All Flash and No Substance

I’ll admit that, being a wrestling fan since I was 5 years old, I was intrigued last year when I learned that WWE Magazine relaunched, promising a bigger and bolder look. I picked up a copy soon after to see if this magazine was any different from the publication I read endlessly when I was younger. When I opened it, I was surprised by what I saw: Lifestyle tips, stories about wrestlers’ lives outside of the ring, scantily clad female wrestlers on exotic beaches, and magazine editors having wrestling moves performed on them to see how much they actually hurt. What I was seeing looked more like what I would find in Maxim. It was sleeker, edgier, sarcastic, and funny, and I was actually paying attention to what was written in the features.

Given these improvements in quality, I was disappointed when I picked up WWE Magazine’s recent anniversary issue. That’s not to say that the magazine has already lost its edge since its relaunch. It’s still refreshingly snarky, and it’s not afraid to poke fun at itself and the WWE for blunders and bad judgment calls each has made over the years. But I was expecting more writing, especially since the writing quality had improved so much in recent years. I was actually excited to read what the editors had to say about the changes that both the magazine and pro-wrestling had gone through in the 25 years since WWE Magazine’s first publication. What I got instead was 102 pages overloaded with small pictures and snippets of (mainly) sarcastic commentary on almost everything that’s been covered by the magazine.

The pages themselves didn’t look bad. The art designers of the magazine certainly know how to make everything stand out on the page. Pictures that were big enough were bold, detailed and colorful. The sarcastic captions were funny, too, quick to poke fun at over the top wrestlers (The Goon, who wrestled in full-on hockey gear), bad feature decisions (a 17,000 word yawn inducing retrospective of The Undertaker’s career in WWE), and unintended sexually risqué statements made in cover lines.

But, I was still disappointed when the only real writing I saw was merely a bunch of clips from past articles that more or less featured long quotes from interviews with past and present wrestlers. To WWE Magazine’s credit, the clips were from more recent years, reflecting the growing trend for WWE publications to reveal what goes on outside of the ring, such as Stone Cold Steve Austin’s walk out of WWE in 2002 and a fight in England between drunken fans and WWE wrestlers and security that wreaked havoc on a hotel lobby and parking lot. But still, the lack of new, original writing was a disappointment.

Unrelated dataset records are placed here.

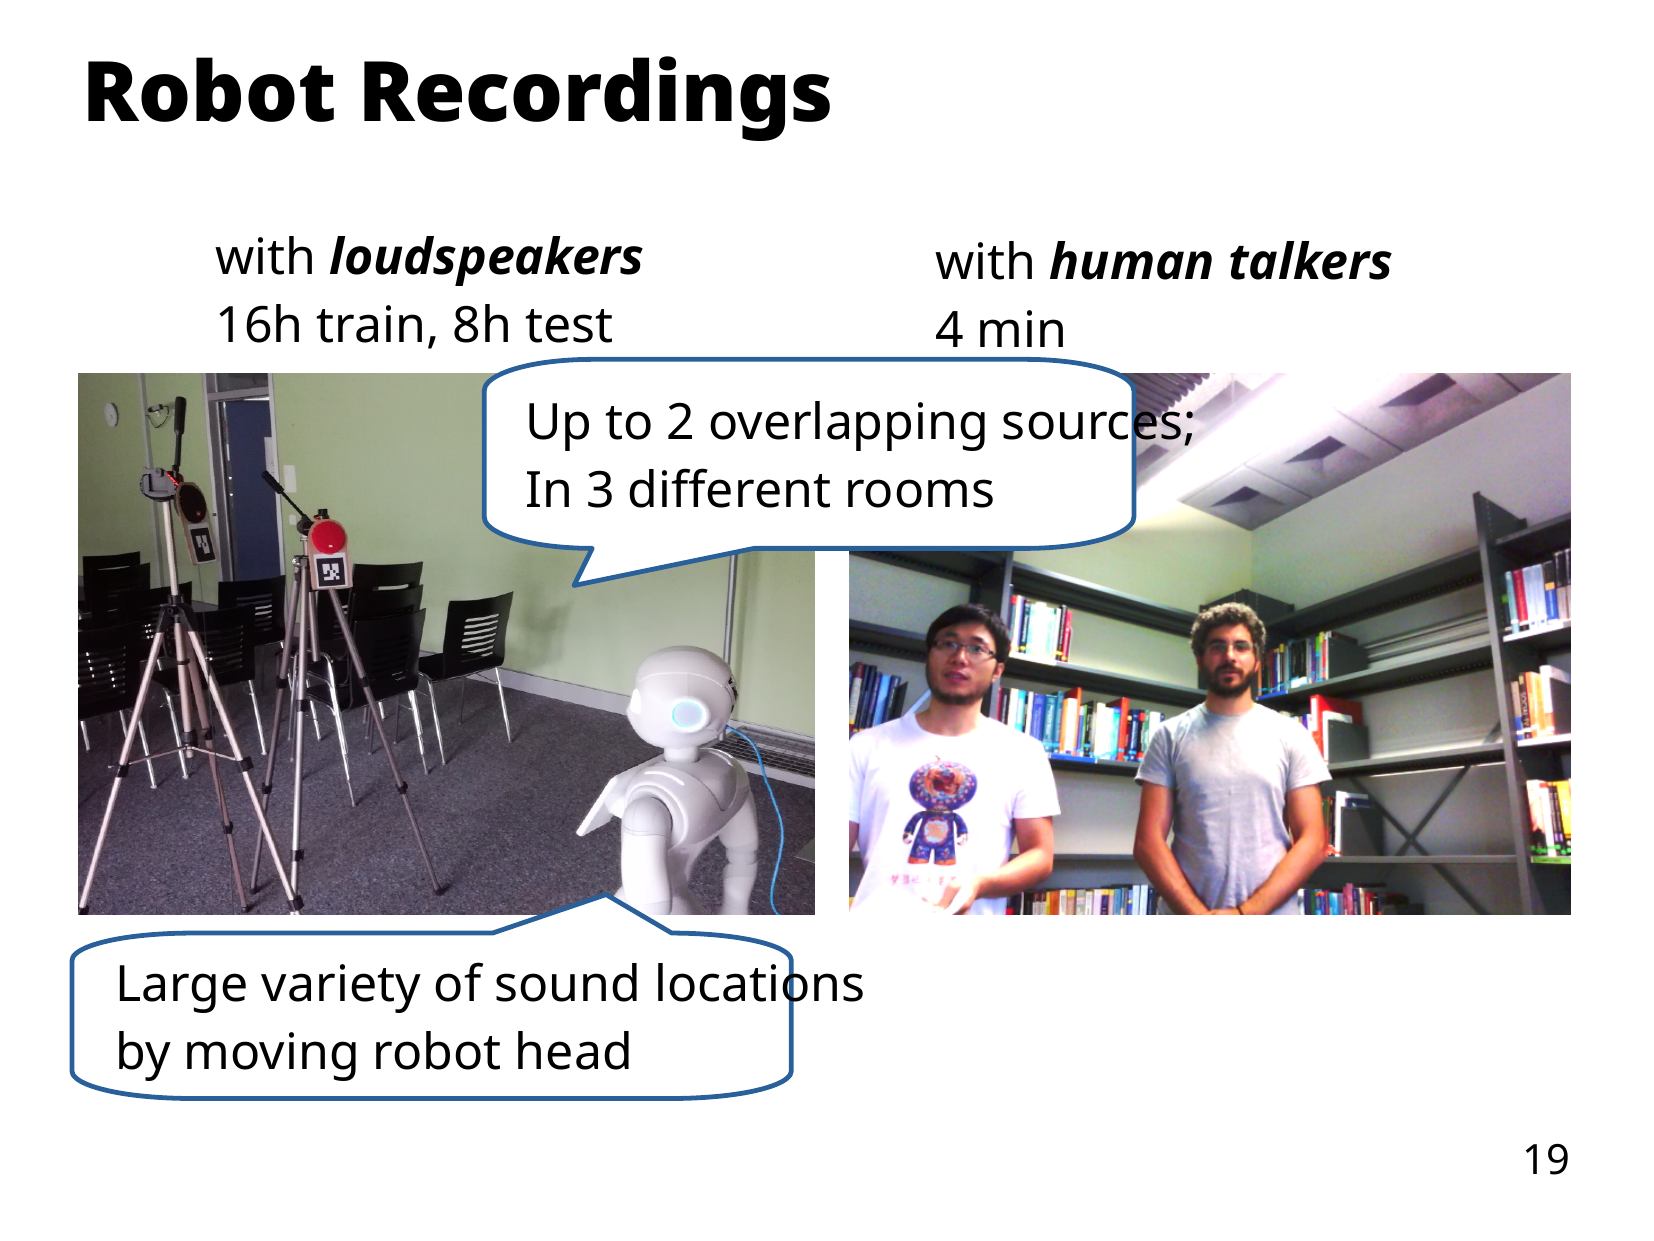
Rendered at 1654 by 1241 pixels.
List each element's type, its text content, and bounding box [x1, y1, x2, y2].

title Robot Recordings [82, 37, 1571, 143]
picture [78, 373, 815, 915]
text_box with human talkers 4 min [920, 218, 1560, 360]
text_box Large variety of sound locations by moving robot head [71, 894, 792, 1099]
text_box Up to 2 overlapping sources; In 3 different rooms [484, 359, 1134, 586]
picture [1138, 415, 1152, 423]
text_box with loudspeakers 16h train, 8h test [200, 213, 797, 355]
picture [849, 373, 1571, 915]
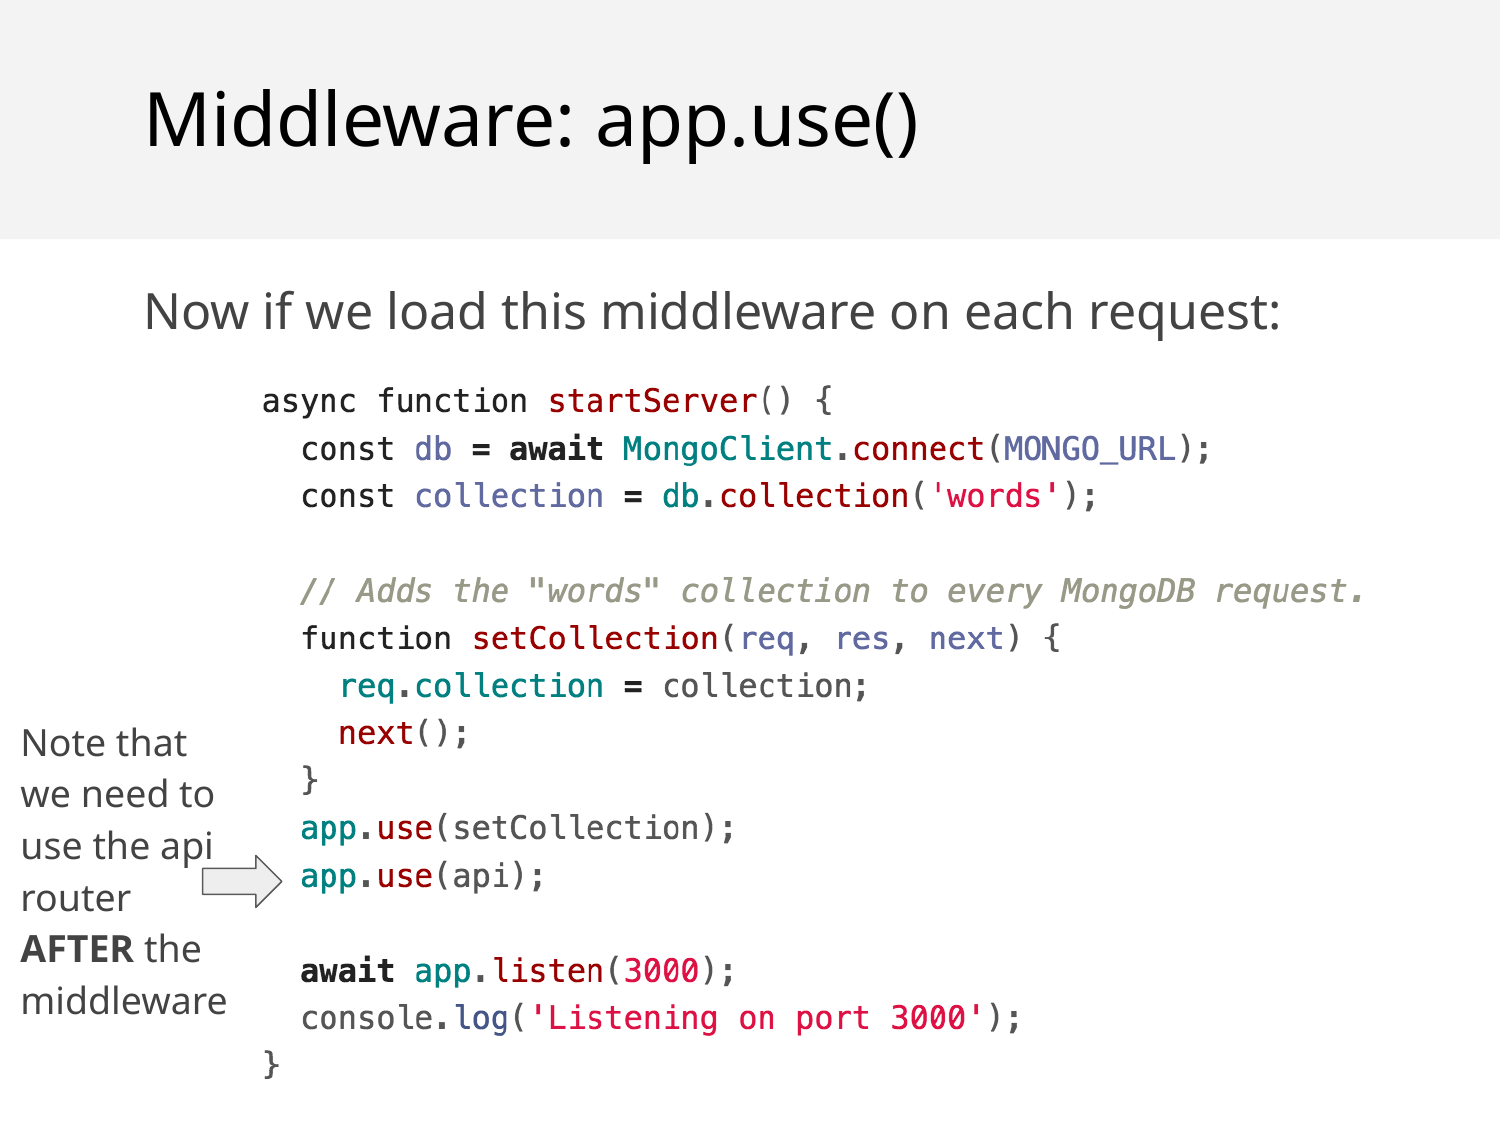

Overall, the new look of WWE Magazine is a better reflection of its audience’s view of sports-entertainment. However, the recent anniversary issue read more like a scrapbook. While it was fun to take a look back through the magazine’s 25-year history, the editors still could have treated it as a regular issue and included some actual writing. It didn’t need to be profound; I just wanted something more than photos and captions. It’s a shame that the magazine couldn’t provide it.